OBJECTIVE 1 >> In the Gaussian process walk-through, why does the author fit the same 1D example with three different libraries? Answer in one to three sentences.
OBJECTIVE 2 >> Carry on the Gaussian process walk-through from the point where it stops.

Source

1D Example Walk-through¶

Colab Notebooks

Name	Colab Notebook
scikit-learn
GPFlow
GPyTorch

This post we will go over a 1D example where I show how one can fit a Gaussian process using the scikit-learn, GPFlow and GPyTorch libraries. Each of these libraries range in complexity with scikit-learn being the simplest, GPyTorch being the most complicated and GPFlow being somewhere in between. For newcomers, it's good to see the differences before making your decision.

In this demo, we will do a small data problem; just 25 samples. This is where a GP tends to excel because of

Data¶

The way we generate the data will be the same for all packages. Here is the code and demo data that we're working with;

Code

# control the seed
seed = 123
rng = np.random.RandomState(seed)

# Generate sample data
n_samples = 25

def f(x):
    return np.sin(0.5 * X)

X = np.linspace(-2*np.pi, 2*np.pi, n_samples)
y =  f(X) + 0.2 * rng.randn(X.shape[0])

X, y = X[:, np.newaxis], y[:, np.newaxis]

plt.figure()
plt.scatter(X, y, label="Train Data")
plt.legend()
plt.show()

GP Model¶

Scikit-Learn

In scikit-learn we just need the .fit(), .predict(), and .score().

First we need to define the parameters necessary for the gaussian process regression algorithm

from sklearn.gaussian_process import GaussianProcessRegressor
from sklearn.gaussian_process.kernels import RBF, WhiteKernel, ConstantKernel

# define the kernel
kernel = ConstantKernel() * RBF() + WhiteKernel()

# define the model
gp_model = GaussianProcessRegressor(
    kernel=kernel,          # Kernel Function
    alpha=1e-5,             # Noise Level
    n_restarts_optimizer=5  # Good Practice
)

GPFlow

Mean & Kernel Function

So GPflow gives us some extra flexibility. We need to have a all the moving parts to define our standard GP.

DATA EXTRACT >>
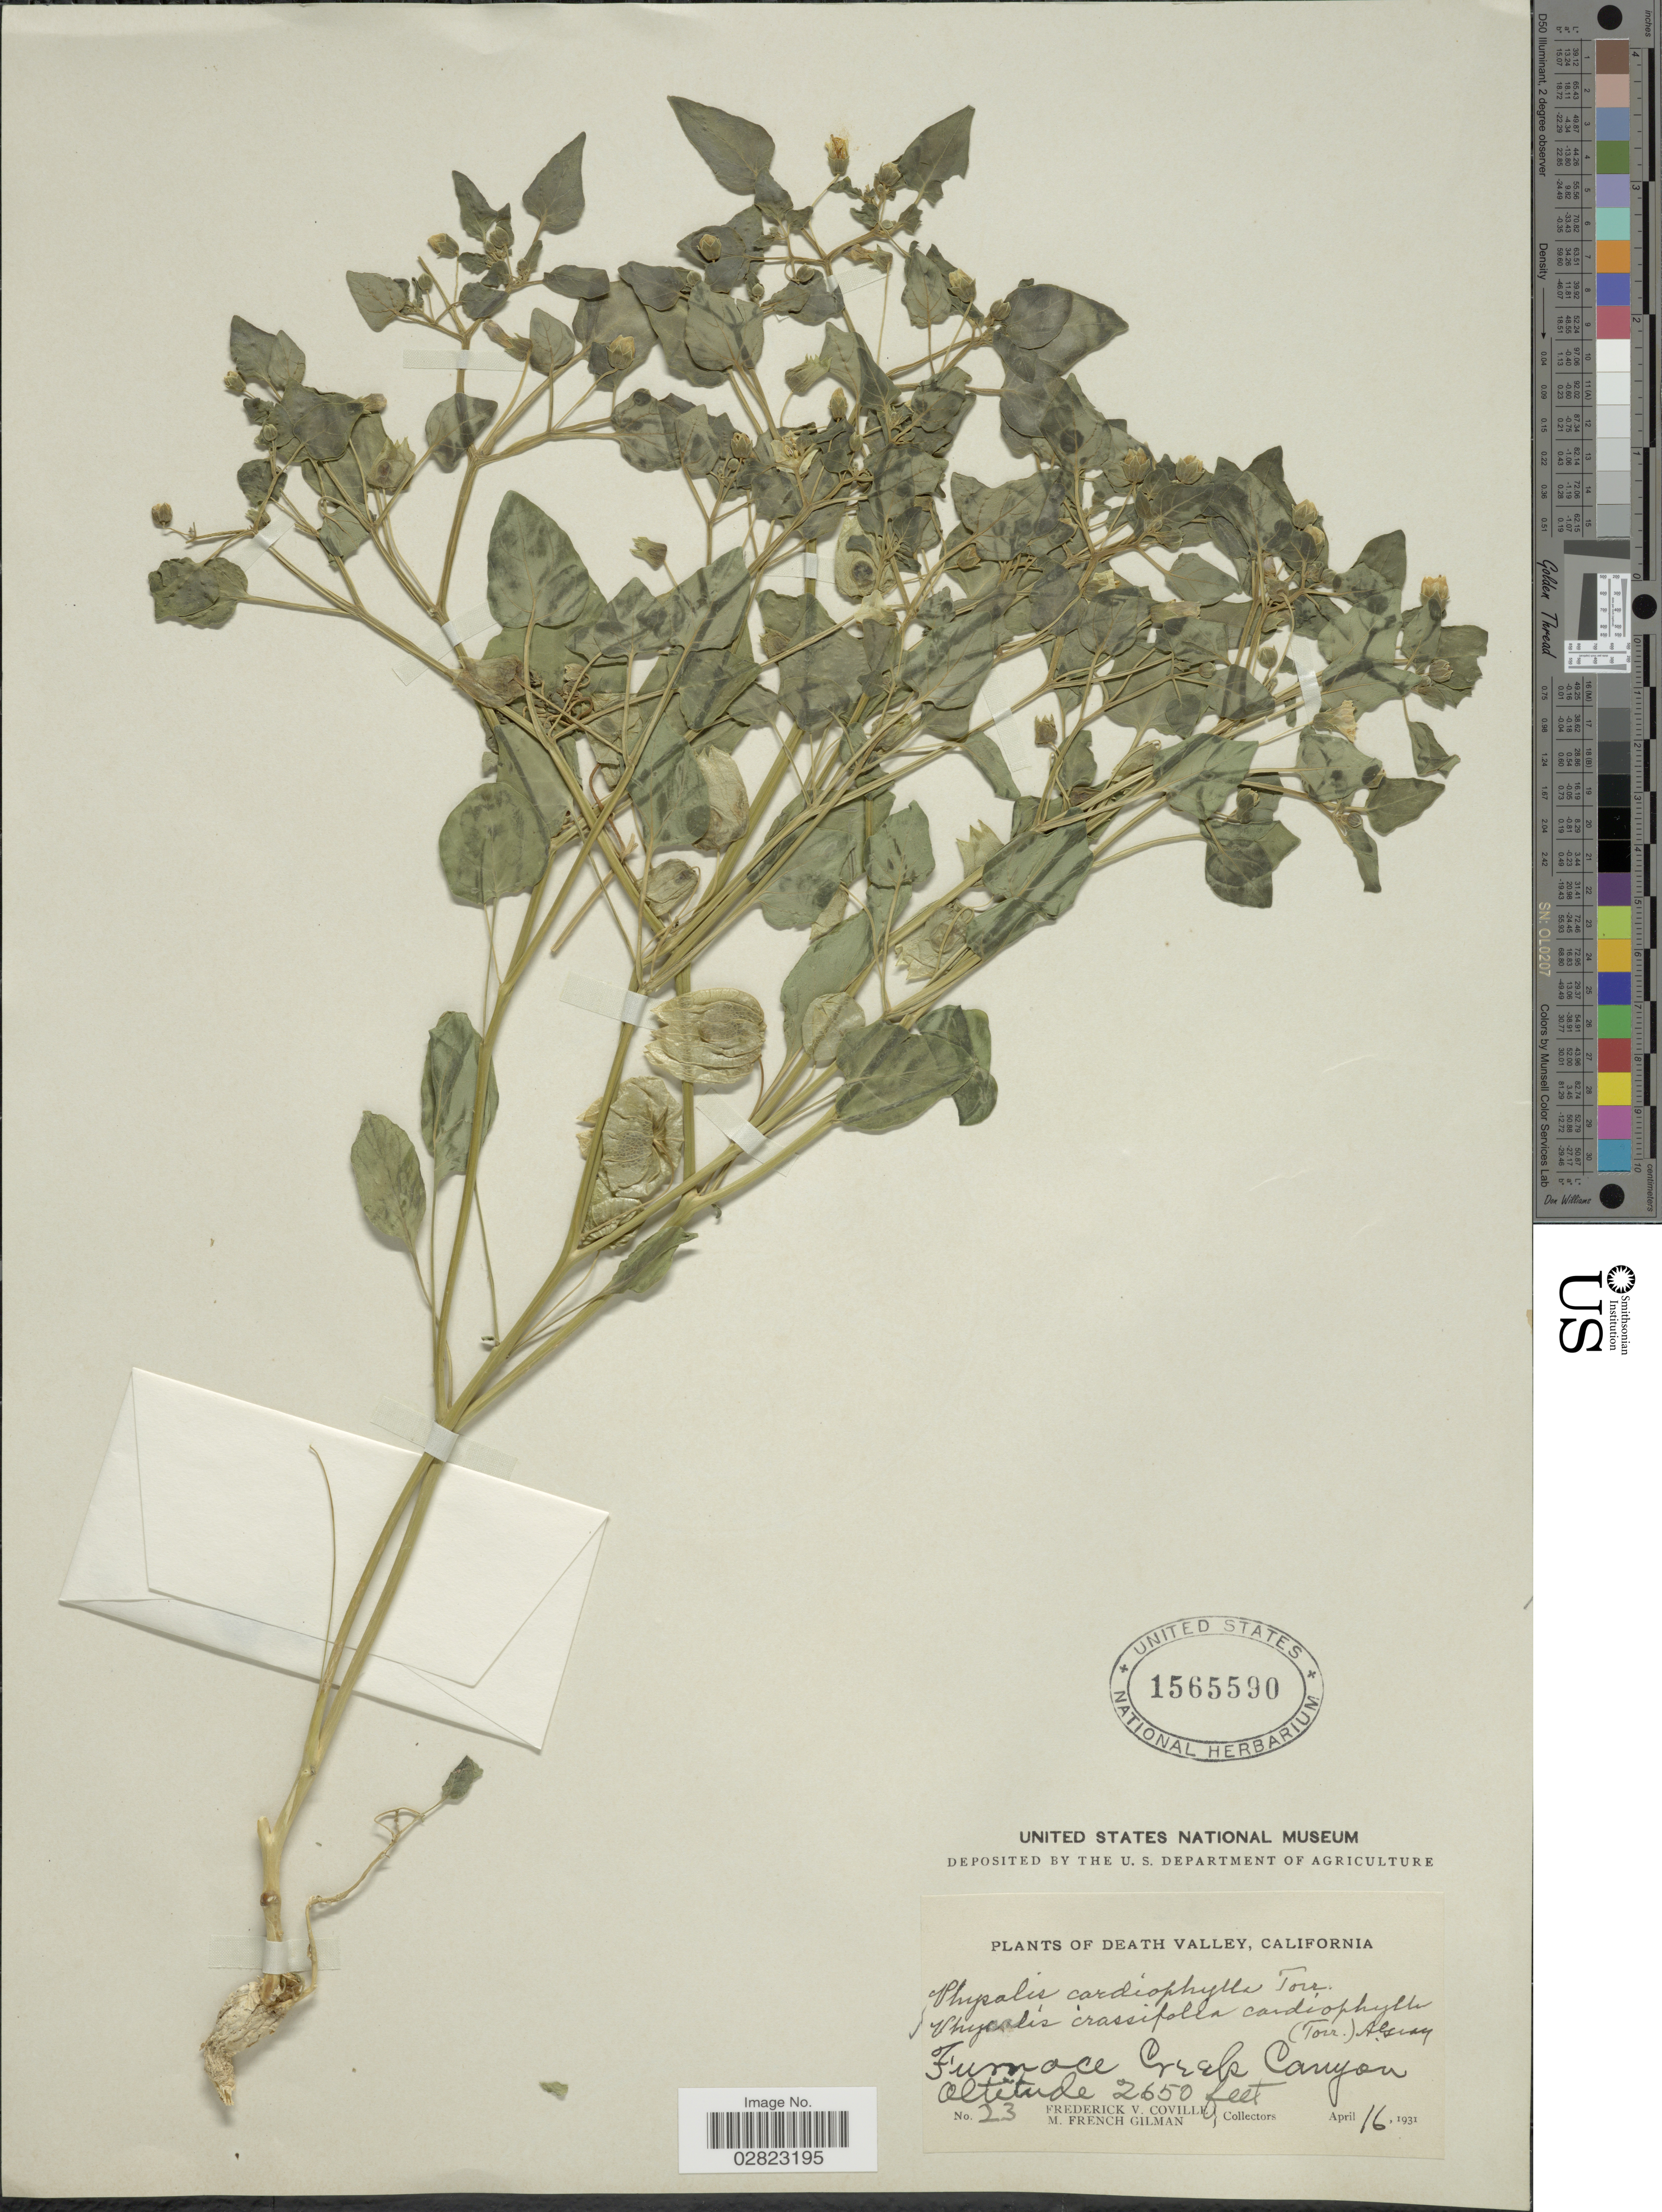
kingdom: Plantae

FINAL RESULT 1 >> The three libraries differ in complexity: scikit-learn is the simplest, GPyTorch the most complicated, and GPFlow sits in between. Seeing those differences helps newcomers before they decide which one to use.

FINAL RESULT 2 >>
from gpflow.mean_functions import Linear
from gpflow.kernels import RBF

# define mean function
mean_f = Linear()

# define the kernel
kernel = RBF()

GP Model

from gpflow.models import GPR

# define GP Model
gp_model = GPR(data=(X, y), kernel=kernel, mean_function=mean_f)

# get a nice summary
print_summary(gp_model, )

╒═════════════════════════╤═══════════╤══════════════════╤═════════╤═════════════╤═════════╤═════════╤═════════╕
│ name                    │ class     │ transform        │ prior   │ trainable   │ shape   │ dtype   │ value   │
╞═════════════════════════╪═══════════╪══════════════════╪═════════╪═════════════╪═════════╪═════════╪═════════╡
│ GPR.mean_function.A     │ Parameter │ Identity         │         │ True        │ (1, 1)  │ float64 │ [[1.]]  │
├─────────────────────────┼───────────┼──────────────────┼─────────┼─────────────┼─────────┼─────────┼─────────┤
│ GPR.mean_function.b     │ Parameter │ Identity         │         │ True        │ (1,)    │ float64 │ [0.]    │
├─────────────────────────┼───────────┼──────────────────┼─────────┼─────────────┼─────────┼─────────┼─────────┤
│ GPR.kernel.variance     │ Parameter │ Softplus         │         │ True        │ ()      │ float64 │ 1.0     │
├─────────────────────────┼───────────┼──────────────────┼─────────┼─────────────┼─────────┼─────────┼─────────┤
│ GPR.kernel.lengthscales │ Parameter │ Softplus         │         │ True        │ ()      │ float64 │ 1.0     │
├─────────────────────────┼───────────┼──────────────────┼─────────┼─────────────┼─────────┼─────────┼─────────┤
│ GPR.likelihood.variance │ Parameter │ Softplus + Shift │         │ True        │ ()      │ float64 │ 1.0     │

Numpy 2 Tensor

Notice how I didn't do anything about changing from the np.ndarray to the tf.tensor? Well that's because GPFlow is awesome and does it for you. Little things like that make the coding experience so much better.

GPyTorch

Numpy to Tensor

Unfortunately, this is one of those things where PyTorch becomes more involved to use. There is no automatic conversion from a np.ndarray to a torch.Tensor. So in your code bases, you need to ensure that you do this.

# convert to tensor
X_tensor, y_tensor = torch.Tensor(X.squeeze()), torch.Tensor(y.squeeze())

Define GP Model

Again, this is involved. You need to create the GP model exactly how one would think about doing it. You need a mean function, a kernel function, a likelihood and some data. We inherit the gpytorch.models.ExactGP class and we're good to go.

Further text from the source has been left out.